Faisant référence à Daech, figure emblématique de l’ennemi en 2016, Jean Yves Le Drian précise que, pour la France, "Daech est un ennemi conjoncturel explicitement lié à la menace qu’il exerce sur nous. Du point de vue de Daech, nous faisons partie des ennemis structurels: c’est ce que nous représentons et ce que nous sommes, qui doit être détruit" (J. Beauchard). On voit bien ici l’asymétrie de ce type de confrontation. D’un côté, l’État de droit nomme et indique son ennemi comme étant un danger objectif, matériel, celui d’un réseau transnational qu’il faut abattre. Par contre, l’adversaire essentialise son ennemi. Il est pure mécréance qui appartient à l’univers judéo-croisé. Peu lui importe qu’il soit organisé en État de droit. Cette notion lui demeure totalement étrangère.
Les considérations qui précèdent peuvent servir de grille de lecture afin de comprendre la campagne actuelle de puritanisme violent qui s’abat sur le Liban. Certes, dans un monde globalisé, ce malheureux pays se laisse, à son corps défendant, saisir par les batailles américaines sur le wokisme et les questions LGBTQ+. La gender culture anglo-américaine n’est pas encore intégrée comme catégorie culturelle par les esprits du Levant.

Ce qui distingue le Liban, c’est l’absence de l’État de droit. Il a été démantelé par la mainmise de la milice du Parti de Dieu, ou Hezbollah. Comme substitut, on voit les autorités confessionnelles jouer le garde-fou de la cohésion a minima de la société. Le Hezbollah et ses complices jouent la carte du dialogue à tout prix, en lieu et place des institutions qu’ils ont réduites en poussières. Au milieu de ce chaos surgit, par mimétisme, la crise du film Barbie ainsi que les échos des querelles autour des questions LGBTQ+, sans oublier le projet d’amendement de l’infâme article 534 du Code pénal. Du coup, les autorités confessionnelles montent au créneau et lancent, à tue-tête, leurs anathèmes contre l’immoralité en s’en prenant surtout au choix sexuel des uns et des autres. L’État est aux abonnés absents. Il demeure bouche cousue quand le Parti de Dieu promène son arsenal sur les routes du Liban et va jusqu’à tirer sur la population civile de Kahalé et tuer un résident de cette localité, membre d’un parti chrétien aux ordres du Hezbollah.
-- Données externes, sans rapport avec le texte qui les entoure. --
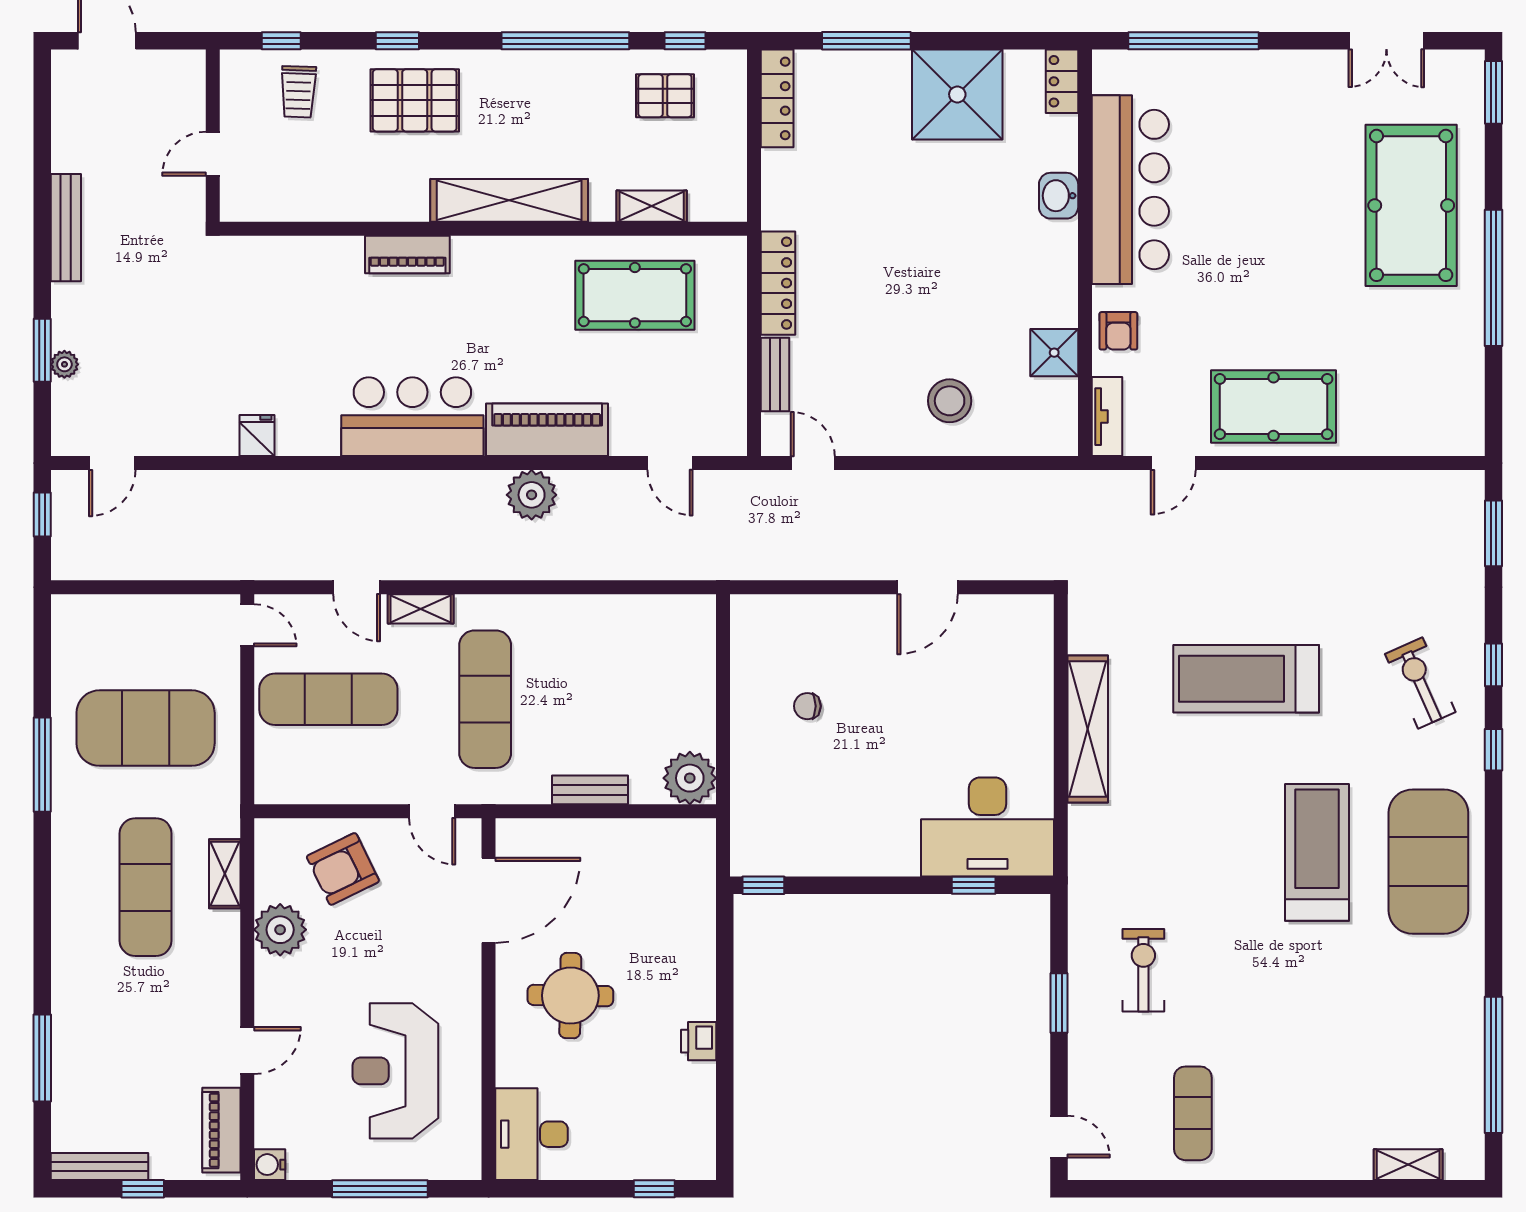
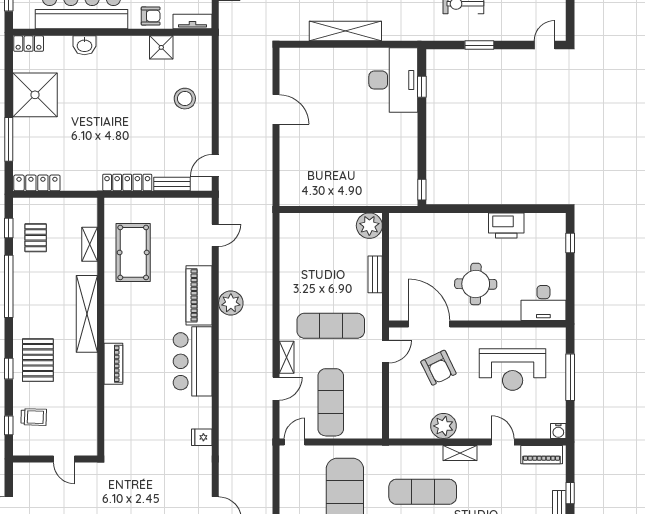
chair: (807, 706) -> (334, 168), removed
armchair: (343, 869) -> (438, 368), moved
shelving: (225, 874) -> (460, 453), moved
printer: (699, 1041) -> (506, 225), width x1.87, depth x1.48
Tout le monde s’égosille pour condamner l’immoralité du choix sexuel inverti. C’est lui l’ennemi structurel, à défaut d’ennemi conjoncturel, impossible à identifier par peur de rompre le dialogue et le faux consensus imposé par l’arsenal étranger. Voici l’ennemi à abattre: l’infâme. On viole les droits les plus élémentaires ; on pille, on tue, on trafique mais on demeure inflexible sur les valeurs traditionnelles d’une certaine masculinité. Un intellectuel (R.H.) a cru bon de poster sur Facebook sa condamnation de toute chasse aux sorcières. Un membre du clergé de son église, a cru bon de lui adresser un " voice " aux accents médiévaux, prononçant contre lui la "damnation éternelle et la malédiction du sacerdoce". Ni plus, ni moins. Tous les illuminés puritains, de toutes les confessions, se sont jetés dans la bataille contre l’ennemi strucurel, bientôt suivis par toute une faune où se mêlent la pègre et les catégories glauques de la fachosphère. On en est là.
Chacun veut se faire justice dans son coin et dans son enclos. Sus donc à ce bar où l’immoralité avait organisé un show. Une bande de gros bras, tout de noir vêtus comme les Chemises-Noires de Mussolini, arborant des croix bien visibles, sont donc tombés à bras raccourcis, au nom du Christ, sur les représentants de l’infamie, plus dangereux que tout l’arsenal du Hezbollah braqué sur la population civile. Ces fiers-à-bras, aux biceps gonflés, avaient-ils peur d’être contaminés par le mal?
On aurait aimé penser que cet ennemi commun induira un consensus suffisant pour refaire l’unité politique. Peine perdue. Les forces sectaires ont démontré, encore une fois, que l’ennemi de mon ennemi n’est pas nécessairement mon ami. En l’absence de l’État, le désordre règne, c’est la guerre de tous contre tous. Aux braves soldats chrétiens du Seigneur, qui se moquent du politique et qui ont fait vœu d’éradiquer l’infamie et l’immoralité par la violence, il est bon de rappeler cette réflexion de Mgr Georges Khodr : "Le Seigneur des armées est mort quand le Christ fut cloué sur la croix".